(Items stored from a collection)
========================

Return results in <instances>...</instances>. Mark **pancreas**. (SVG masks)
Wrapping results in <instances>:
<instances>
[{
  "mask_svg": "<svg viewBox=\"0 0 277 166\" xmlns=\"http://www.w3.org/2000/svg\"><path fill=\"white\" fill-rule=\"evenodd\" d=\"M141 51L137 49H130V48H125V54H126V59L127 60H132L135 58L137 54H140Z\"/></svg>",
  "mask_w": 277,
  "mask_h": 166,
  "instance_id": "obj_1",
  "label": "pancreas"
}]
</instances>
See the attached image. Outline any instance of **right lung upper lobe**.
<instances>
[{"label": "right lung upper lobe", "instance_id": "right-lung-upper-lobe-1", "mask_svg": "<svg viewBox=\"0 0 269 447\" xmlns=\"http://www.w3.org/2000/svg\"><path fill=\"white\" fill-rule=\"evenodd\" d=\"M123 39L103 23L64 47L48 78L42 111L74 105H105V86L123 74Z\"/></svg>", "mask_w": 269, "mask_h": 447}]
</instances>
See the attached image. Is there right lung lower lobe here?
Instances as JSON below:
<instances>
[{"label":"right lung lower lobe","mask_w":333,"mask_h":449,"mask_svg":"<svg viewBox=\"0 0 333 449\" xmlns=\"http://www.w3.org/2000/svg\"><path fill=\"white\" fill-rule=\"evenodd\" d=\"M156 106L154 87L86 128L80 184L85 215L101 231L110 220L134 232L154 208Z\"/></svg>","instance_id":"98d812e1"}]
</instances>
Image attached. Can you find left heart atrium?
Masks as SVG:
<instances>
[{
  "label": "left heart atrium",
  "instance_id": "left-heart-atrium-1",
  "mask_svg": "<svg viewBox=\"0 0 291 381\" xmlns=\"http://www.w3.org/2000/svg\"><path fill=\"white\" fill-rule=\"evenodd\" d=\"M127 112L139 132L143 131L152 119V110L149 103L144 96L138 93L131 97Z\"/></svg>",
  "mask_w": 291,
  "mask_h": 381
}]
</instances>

========================

▶ **TASK STATEMENT**:
How many lines of the records above contain the word "left"? Reply with the number alone.

▶ **SOLUTION TO THE PROBLEM**:
3